Reviewed by Nicolas Freda
The sella turcica in subjects with Down syndrome
Korayem M, AlKofide E. Size and shape of the sella turcica in subjects with Down syndrome. Orthod Craniofac Res 2015;18:43-50
Down syndrome (DS) is a congenital anomaly caused by a third copy of chromosome 21. DS is associated with, but not limited to, growth delay, varying degrees of mental retardation, and thyroid disorders, which are mainly regulated by the pituitary gland. The development of the pituitary gland is coordinated with the sella turcica. The objective of this study was to study the size and shape of the sella turcica in persons with DS and compare them with matched controls without the syndrome.
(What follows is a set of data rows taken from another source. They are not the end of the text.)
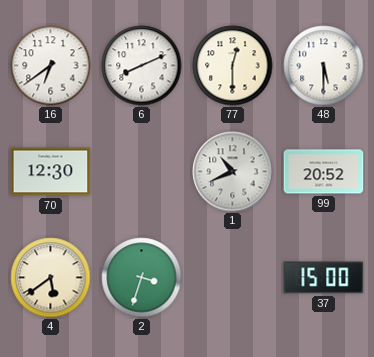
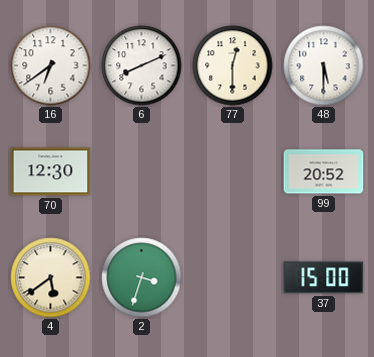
1: 10:41 -> none
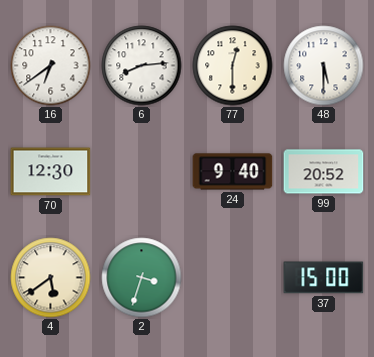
6: 8:11 -> 8:14
24: none -> 9:40
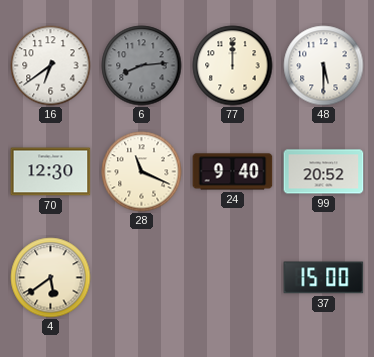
6 dial: white -> grey
77: 12:30 -> 12:00
28: none -> 11:19
2: 3:33 -> none
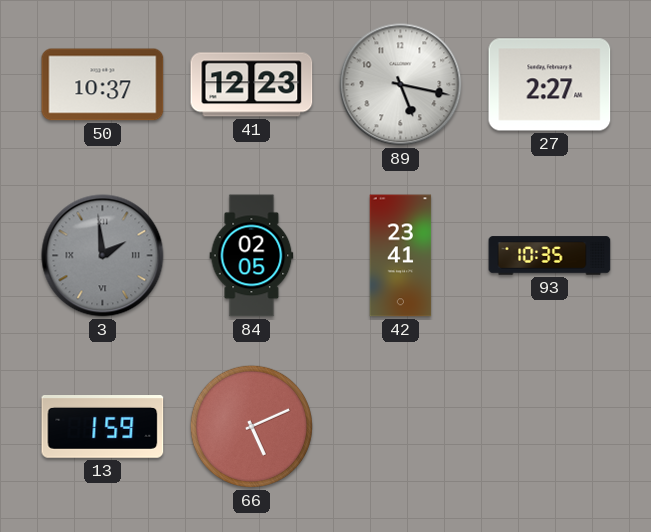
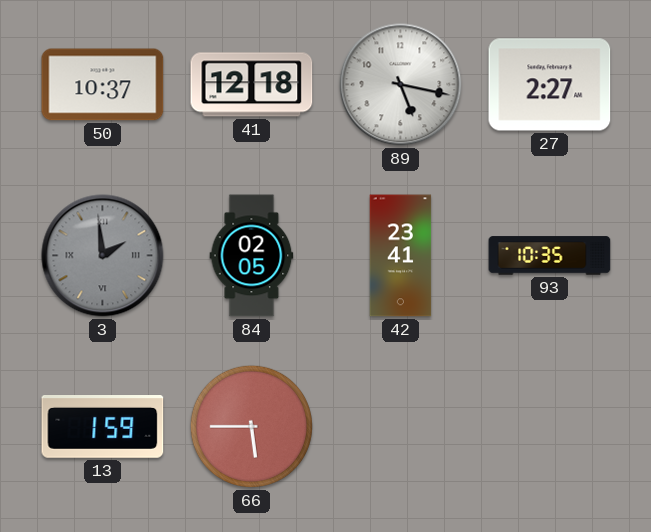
41: 12:23 -> 12:18
66: 5:11 -> 5:45
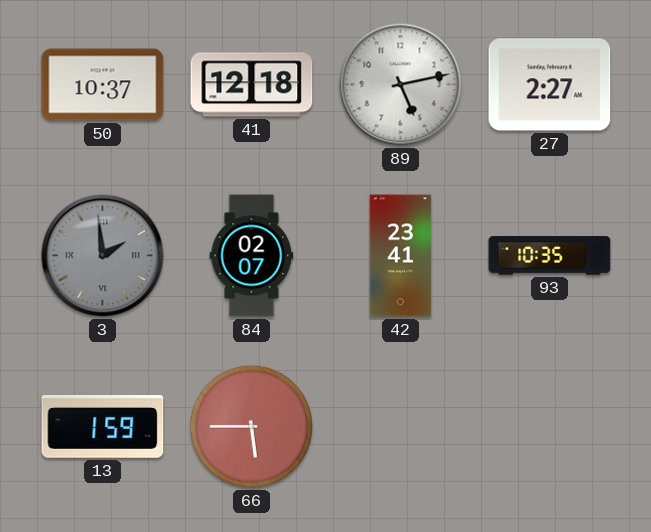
89: 5:17 -> 5:13
84: 02:05 -> 02:07
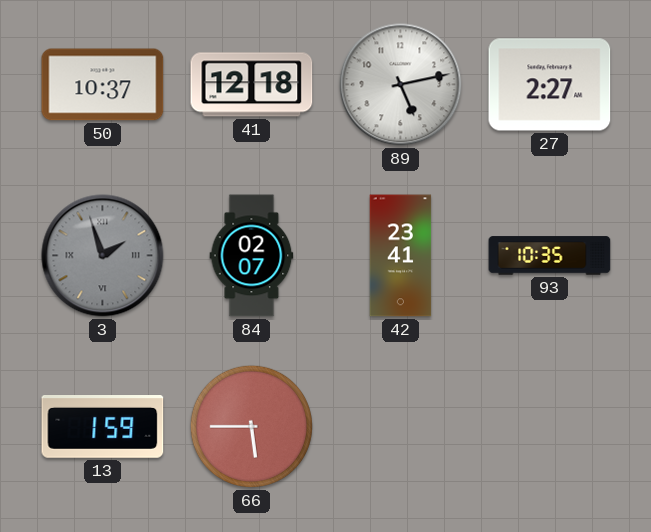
3: 1:59 -> 1:57
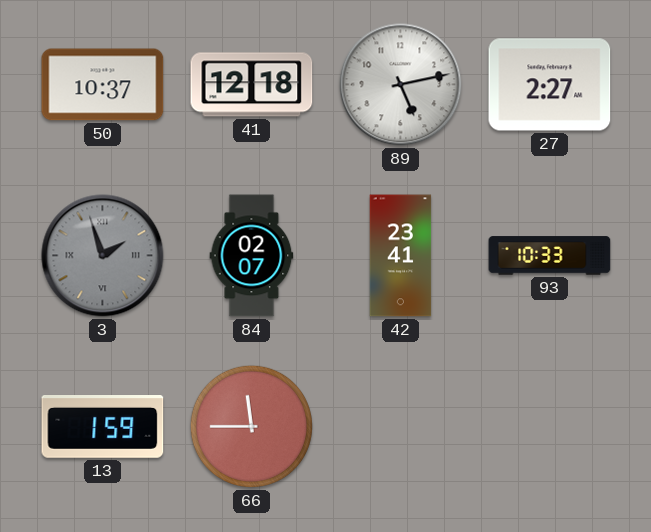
93: 10:35 -> 10:33
66: 5:45 -> 11:45
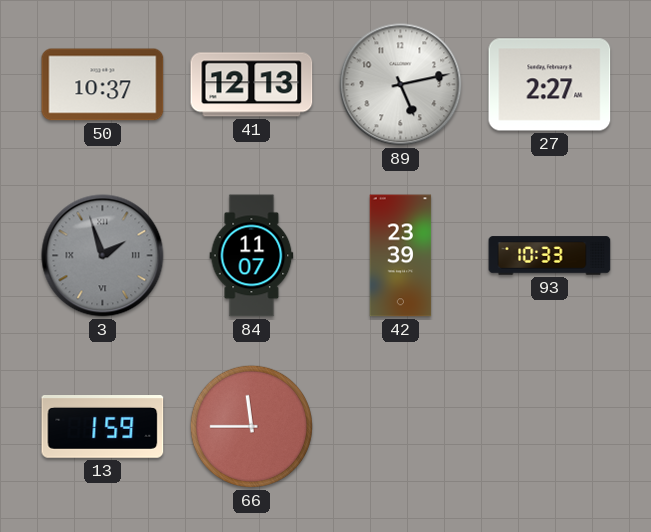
41: 12:18 -> 12:13
84: 02:07 -> 11:07
42: 23:41 -> 23:39
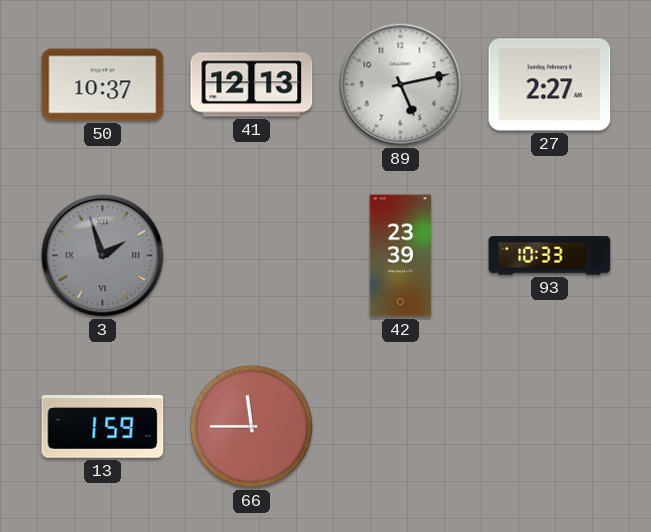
84: 11:07 -> none
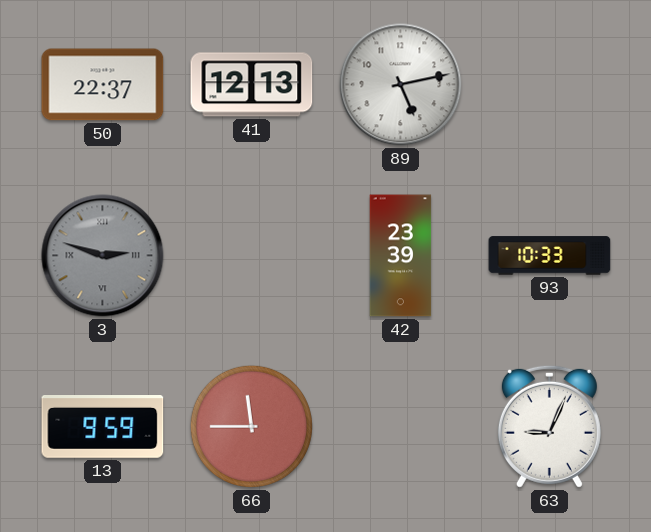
50: 10:37 -> 22:37
27: 2:27 -> none
3: 1:57 -> 2:48
13: 1:59 -> 9:59
63: none -> 9:04
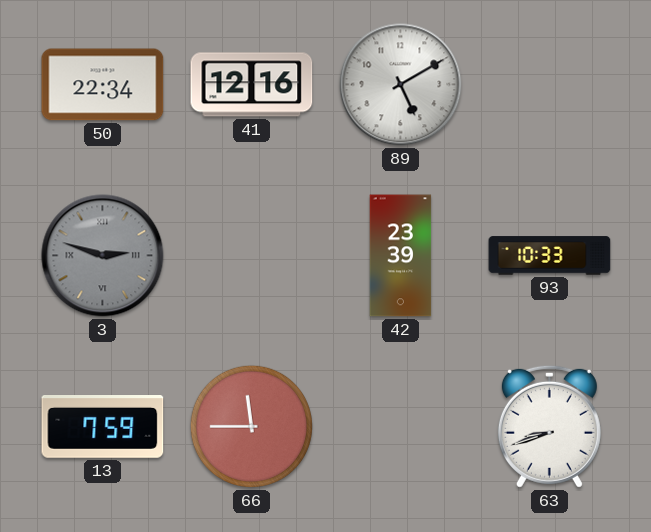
50: 22:37 -> 22:34
41: 12:13 -> 12:16
89: 5:13 -> 5:10
13: 9:59 -> 7:59
63: 9:04 -> 8:42
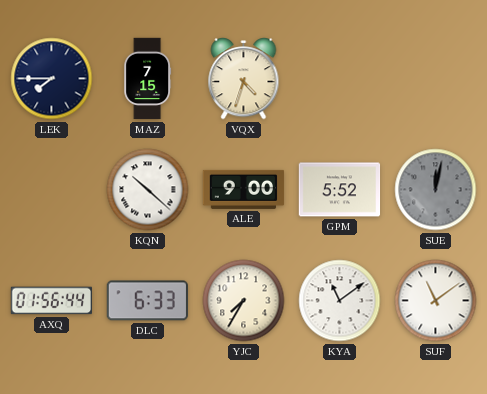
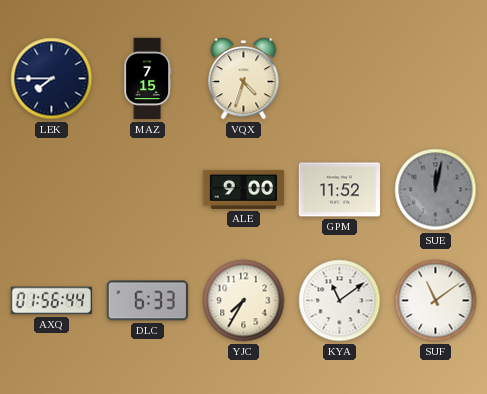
KQN: 10:22 -> none
GPM: 5:52 -> 11:52
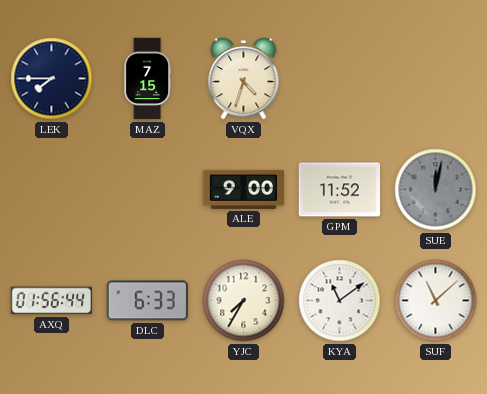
SUF: 11:09 -> 11:08
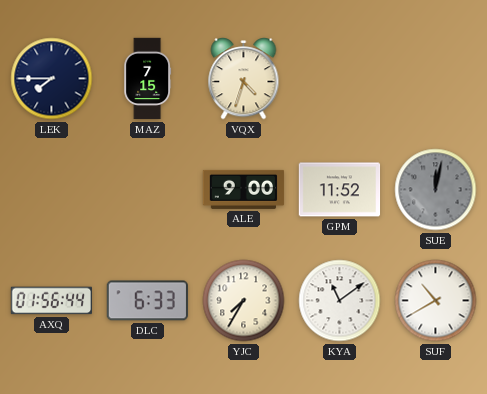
SUF: 11:08 -> 10:40
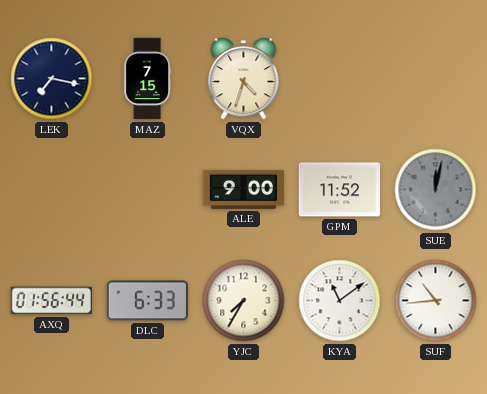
LEK: 7:45 -> 7:17
SUF: 10:40 -> 10:44
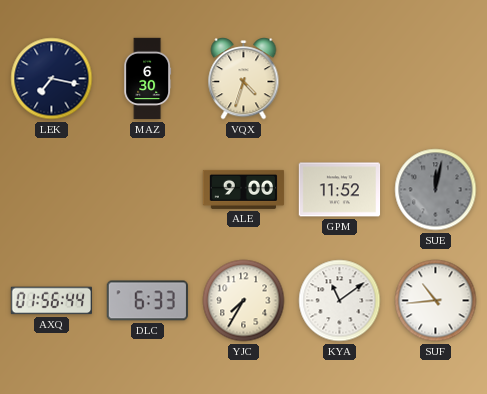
MAZ: 7:15 -> 6:30
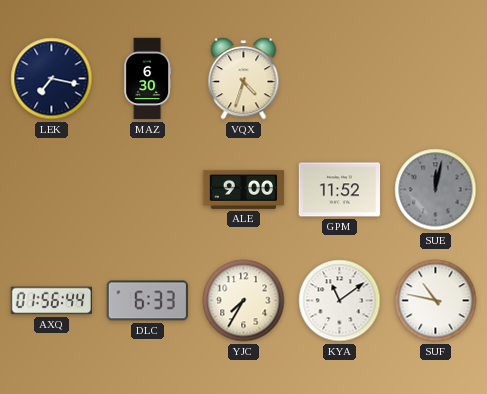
SUF: 10:44 -> 10:47
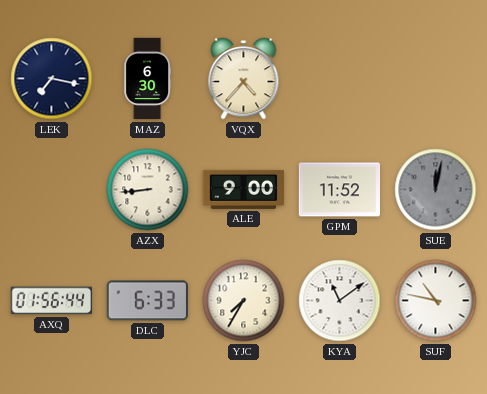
VQX: 4:33 -> 4:37
AZX: none -> 8:44
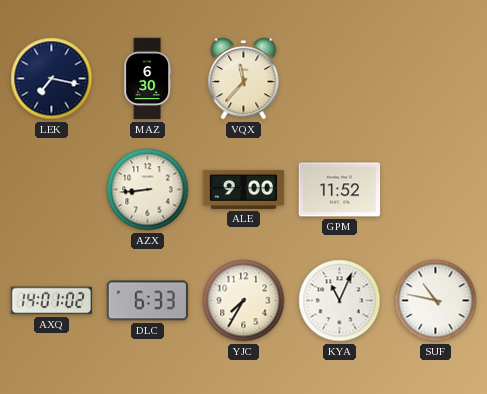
VQX: 4:37 -> 11:37
SUE: 12:02 -> none
AXQ: 01:56 -> 14:01
KYA: 11:09 -> 11:04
Sixty patients affected with DS of both sexes with an age range of 12 to 22 years were matched with 60 subjects without DS. Dental examinations and cephalometric radiographs were obtained and compared between the groups. All cephalometric radiographs were digitized and traced by 1 examiner using Dolphin software. The linear dimensions of the sella turcica were measured and compared in both groups. The results showed that sella turcica diameter and depth were significantly greater in the subjects with DS than in the controls. Likewise, a “normal” shape of sella turcica was significantly less frequent in the DS group. Also, the anterior wall was most likely to be oblique, in addition to the simultaneous presence of more than one other “abnormal” shape in the same patient. The size, shape, and morphology of sella turcica differ in subjects with DS when compared with the controls. Larger diameter and depth of the sella turcica were more commonly found in the DS group. Although the etiology of such variations still needs to be elucidated, this research will familiarize clinicians with the morphologic difference of the sella turcica in patients with DS.